Data extracts Start Marker
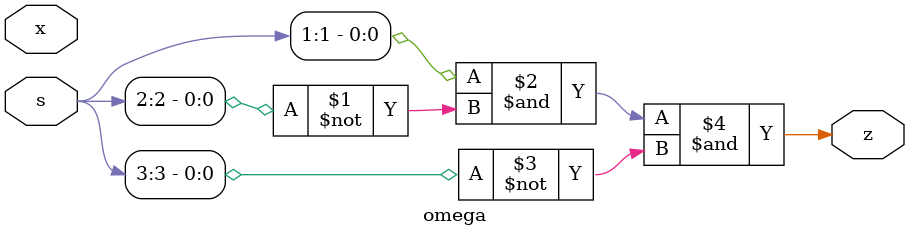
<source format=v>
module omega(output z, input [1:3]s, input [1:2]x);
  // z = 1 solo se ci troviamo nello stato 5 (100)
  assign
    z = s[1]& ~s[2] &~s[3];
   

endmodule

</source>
Data extracts End Marker
=== Your objective ===
Retype the data in full. Images do not go in the copy.

=== Response ===
<source format=v>
module omega(output z, input [1:3]s, input [1:2]x);
  // z = 1 solo se ci troviamo nello stato 5 (100)
  assign
    z = s[1]& ~s[2] &~s[3];
   

endmodule

</source>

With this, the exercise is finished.